Peur de l’avion moi? Il y a pire!

Vous avez déjà lu Willykean, l’orage et l’igname: il raconte ma peur pour les orages. Mais aussi pour les ascenseurs, et les avions…
Parlons de la phobie des avions. Je ne suis pas la seule, avouez? Bon peut être suis-je la seule à le dire tout haut.
Je voyage souvent, beaucoup plus en voiture aujourd’hui qu’en avion. Mais quand je prenais beaucoup l’avion, c’était comme pour aller au bloc opératoire. Je deviens beaucoup plus pratiquante que jamais. Toutes mes prières y passent. Je ne prends pas de somnifère pour dormir durant le voyage, oh non! J’aime rester consciente. Voir arriver comme si le cas échéant, j’y pourrais quelque chose.
La dernière fois que j’ai pris l’avion, c’était en 2007, j’ai été supplantée par ma voisine. Le hasard a fait que nous nous sommes retrouvées trois ivoiriennes placées ensemble.
L’avion se remplit peu à peu, les valises et les bagages à main sont plus ou moins casés, tous les passagers sont enfins installés; l’avion va décoller. Je reste zen. J’inspire, j’expire, j’ai comme un étau dans la poitrine. Je parais très très calme. Je suis les mouvements de l’avion; s’il prend de l’altitude, j’inspire, lorsqu’il descend, j’expire.
La méthode est presque efficace. Pres de moi, il y a un vide, je vois la troisième dame bien assise sur son siège. Entre nous, c’est le vide.
Mais que fait-elle? Elle a peut être un malaise? Ou le cafard. (avant le décollage, nous avions dit les raisons qui nous amenaient au pays).

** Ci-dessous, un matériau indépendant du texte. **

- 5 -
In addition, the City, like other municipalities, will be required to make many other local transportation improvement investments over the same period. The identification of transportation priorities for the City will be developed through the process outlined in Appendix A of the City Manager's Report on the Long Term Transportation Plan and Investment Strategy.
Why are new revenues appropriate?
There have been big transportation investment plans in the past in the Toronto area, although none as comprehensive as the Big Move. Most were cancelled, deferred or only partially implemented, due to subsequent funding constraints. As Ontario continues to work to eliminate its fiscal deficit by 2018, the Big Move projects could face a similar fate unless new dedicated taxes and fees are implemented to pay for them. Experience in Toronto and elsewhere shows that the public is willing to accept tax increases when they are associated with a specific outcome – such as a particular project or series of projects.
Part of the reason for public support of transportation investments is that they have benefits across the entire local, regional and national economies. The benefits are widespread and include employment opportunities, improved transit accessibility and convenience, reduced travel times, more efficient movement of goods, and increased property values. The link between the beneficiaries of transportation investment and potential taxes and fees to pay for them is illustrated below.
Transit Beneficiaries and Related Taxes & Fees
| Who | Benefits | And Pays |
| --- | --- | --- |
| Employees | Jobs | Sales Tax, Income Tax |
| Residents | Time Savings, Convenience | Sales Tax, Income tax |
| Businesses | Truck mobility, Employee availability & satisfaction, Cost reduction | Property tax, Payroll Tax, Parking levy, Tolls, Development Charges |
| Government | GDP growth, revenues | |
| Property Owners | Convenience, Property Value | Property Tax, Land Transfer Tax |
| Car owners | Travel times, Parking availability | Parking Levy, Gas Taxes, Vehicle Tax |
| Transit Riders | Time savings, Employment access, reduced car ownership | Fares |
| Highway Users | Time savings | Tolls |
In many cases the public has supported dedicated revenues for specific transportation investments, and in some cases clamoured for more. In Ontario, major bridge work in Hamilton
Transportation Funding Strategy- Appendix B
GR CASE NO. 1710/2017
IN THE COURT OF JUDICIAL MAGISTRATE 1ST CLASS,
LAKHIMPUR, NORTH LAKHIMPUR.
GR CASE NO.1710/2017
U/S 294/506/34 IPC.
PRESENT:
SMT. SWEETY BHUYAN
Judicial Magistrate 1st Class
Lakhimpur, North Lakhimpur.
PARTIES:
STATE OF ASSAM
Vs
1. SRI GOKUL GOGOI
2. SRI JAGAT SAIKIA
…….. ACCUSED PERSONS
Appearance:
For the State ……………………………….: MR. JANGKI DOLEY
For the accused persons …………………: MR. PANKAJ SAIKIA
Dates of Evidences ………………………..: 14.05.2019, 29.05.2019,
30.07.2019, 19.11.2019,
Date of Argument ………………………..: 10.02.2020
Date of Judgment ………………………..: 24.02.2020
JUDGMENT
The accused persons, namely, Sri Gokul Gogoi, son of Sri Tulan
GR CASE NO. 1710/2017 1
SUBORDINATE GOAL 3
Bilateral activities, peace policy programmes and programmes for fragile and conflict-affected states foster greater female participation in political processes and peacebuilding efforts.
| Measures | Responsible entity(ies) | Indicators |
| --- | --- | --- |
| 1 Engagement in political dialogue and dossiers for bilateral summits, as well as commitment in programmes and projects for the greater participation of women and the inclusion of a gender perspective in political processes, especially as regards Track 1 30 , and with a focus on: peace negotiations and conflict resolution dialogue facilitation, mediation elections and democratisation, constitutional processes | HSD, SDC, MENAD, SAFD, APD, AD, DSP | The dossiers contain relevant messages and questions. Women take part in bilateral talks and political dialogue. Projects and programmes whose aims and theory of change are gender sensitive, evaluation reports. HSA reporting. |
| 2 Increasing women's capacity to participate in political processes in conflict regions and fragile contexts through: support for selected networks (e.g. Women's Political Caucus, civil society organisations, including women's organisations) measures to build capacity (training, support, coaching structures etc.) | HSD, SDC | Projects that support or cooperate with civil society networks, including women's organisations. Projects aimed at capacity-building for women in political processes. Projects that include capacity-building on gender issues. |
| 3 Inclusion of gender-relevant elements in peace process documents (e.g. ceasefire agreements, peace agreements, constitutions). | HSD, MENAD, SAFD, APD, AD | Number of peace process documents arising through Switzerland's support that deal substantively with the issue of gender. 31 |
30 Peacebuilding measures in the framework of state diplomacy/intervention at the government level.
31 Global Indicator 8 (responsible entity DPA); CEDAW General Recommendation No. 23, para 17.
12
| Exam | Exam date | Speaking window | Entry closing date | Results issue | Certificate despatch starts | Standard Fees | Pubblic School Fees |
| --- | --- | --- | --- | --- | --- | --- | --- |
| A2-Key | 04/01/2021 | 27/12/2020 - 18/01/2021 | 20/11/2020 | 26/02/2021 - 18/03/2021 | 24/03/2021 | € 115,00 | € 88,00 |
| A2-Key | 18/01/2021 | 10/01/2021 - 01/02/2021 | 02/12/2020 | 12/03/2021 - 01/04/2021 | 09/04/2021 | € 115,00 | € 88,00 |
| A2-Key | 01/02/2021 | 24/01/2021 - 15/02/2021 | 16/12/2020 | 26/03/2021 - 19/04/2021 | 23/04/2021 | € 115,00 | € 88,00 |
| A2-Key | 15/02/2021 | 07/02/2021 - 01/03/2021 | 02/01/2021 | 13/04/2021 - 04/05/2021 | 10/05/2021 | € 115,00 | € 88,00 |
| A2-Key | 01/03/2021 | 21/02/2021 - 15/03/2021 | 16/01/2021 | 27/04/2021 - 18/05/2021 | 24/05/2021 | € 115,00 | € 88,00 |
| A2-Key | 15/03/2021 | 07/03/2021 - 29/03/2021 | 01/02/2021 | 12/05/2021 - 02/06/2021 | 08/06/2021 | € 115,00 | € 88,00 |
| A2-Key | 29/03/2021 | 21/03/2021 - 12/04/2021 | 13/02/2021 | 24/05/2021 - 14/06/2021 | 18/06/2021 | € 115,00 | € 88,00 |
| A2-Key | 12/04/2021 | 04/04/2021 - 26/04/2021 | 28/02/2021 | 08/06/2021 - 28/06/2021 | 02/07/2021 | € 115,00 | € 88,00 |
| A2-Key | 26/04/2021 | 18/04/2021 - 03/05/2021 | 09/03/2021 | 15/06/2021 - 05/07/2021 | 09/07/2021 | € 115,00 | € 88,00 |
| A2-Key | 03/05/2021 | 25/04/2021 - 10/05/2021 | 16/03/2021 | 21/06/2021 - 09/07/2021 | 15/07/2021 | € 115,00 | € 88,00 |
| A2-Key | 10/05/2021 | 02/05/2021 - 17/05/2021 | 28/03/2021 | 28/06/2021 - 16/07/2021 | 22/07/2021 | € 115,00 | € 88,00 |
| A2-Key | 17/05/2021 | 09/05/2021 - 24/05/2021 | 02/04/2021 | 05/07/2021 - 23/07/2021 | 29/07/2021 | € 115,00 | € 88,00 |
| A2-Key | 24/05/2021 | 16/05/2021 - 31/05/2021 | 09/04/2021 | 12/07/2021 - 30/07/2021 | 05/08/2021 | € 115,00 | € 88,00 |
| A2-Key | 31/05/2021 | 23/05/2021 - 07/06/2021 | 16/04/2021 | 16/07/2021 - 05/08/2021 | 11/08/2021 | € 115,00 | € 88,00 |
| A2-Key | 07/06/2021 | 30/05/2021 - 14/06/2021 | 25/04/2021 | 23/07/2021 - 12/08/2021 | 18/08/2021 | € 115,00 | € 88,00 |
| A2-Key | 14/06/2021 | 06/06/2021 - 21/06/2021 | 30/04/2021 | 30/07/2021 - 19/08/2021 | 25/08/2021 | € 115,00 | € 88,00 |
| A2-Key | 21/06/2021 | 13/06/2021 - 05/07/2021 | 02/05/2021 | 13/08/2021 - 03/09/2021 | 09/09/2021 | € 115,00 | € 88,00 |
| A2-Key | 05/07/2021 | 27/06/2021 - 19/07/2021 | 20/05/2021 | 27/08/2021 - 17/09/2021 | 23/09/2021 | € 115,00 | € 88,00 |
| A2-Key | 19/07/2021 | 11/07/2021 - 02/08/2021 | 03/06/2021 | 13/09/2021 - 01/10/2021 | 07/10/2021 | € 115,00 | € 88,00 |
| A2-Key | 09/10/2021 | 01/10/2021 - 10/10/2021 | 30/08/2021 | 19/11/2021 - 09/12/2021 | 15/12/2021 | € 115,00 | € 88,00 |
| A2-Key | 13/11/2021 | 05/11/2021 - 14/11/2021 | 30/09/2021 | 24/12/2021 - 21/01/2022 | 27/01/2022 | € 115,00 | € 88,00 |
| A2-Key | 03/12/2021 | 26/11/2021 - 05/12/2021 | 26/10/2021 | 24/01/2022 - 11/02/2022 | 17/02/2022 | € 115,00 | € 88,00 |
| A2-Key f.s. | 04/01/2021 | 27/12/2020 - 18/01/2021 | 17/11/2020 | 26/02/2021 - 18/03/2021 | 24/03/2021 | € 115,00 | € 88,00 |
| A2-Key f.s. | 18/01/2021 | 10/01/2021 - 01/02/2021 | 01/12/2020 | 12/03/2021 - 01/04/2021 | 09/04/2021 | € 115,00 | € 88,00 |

Cette jeune femme, dont le père venait de décider, se rendait aux funérailles.
De la voir plier en deux comme cela, comme les sièges de salle de cinéma, je me suis dit que soit elle pleurait la tête entre les jambes ou qu’elle avait des problèmes à l’estomac.
« Excusez moi,  tout va bien?, voulez vous que j’appelle une hôtesse? »
Je n’ai eu pour seule réponse que un signe de la main indiquant non. Bizarre. Je continue mes séances Zen. Agrémentées de quelques palpitations, mais intriguée par le manège de ma voisine, j’en oublie presque ma phobie. Désormais, je focalise sur les faits et geste de la demoiselle.
Nous restons un moment sans turbulences. Notre voisine revient « à la vie ». Elle est drôle, très pétillante. J’ai réalisé plus tard que toute cette bonne humeur l’aidait à occulter le deuil et sa phobie de l’avion.  Nous avons eu droit à des blagues, des anecdotes plus croustillantes les unes que les autres. Le dernier grand moment de frayeur fût la descente vers Abidjan. Un violent orage dont les éclairs ont balayé l’intérieur de l’avion. J’ai entendu « Maman »! puis ma voisine plongea à nouveau la tête entre les jambes, les mains aggripées à nos deux cuisses (la passagère à sa droite et moi).
Je peux vous assurer que je n’ai presque  pas vu le temps passer. Pour une fois. J’avais eu un rémède à ma peur de l’avion. Le spectacle affligeant de cette jeune femme m’avait guerrie de ma phobie, le temps d’un voyage.
Il y a vraiment pire que moi! Et ça me rassure.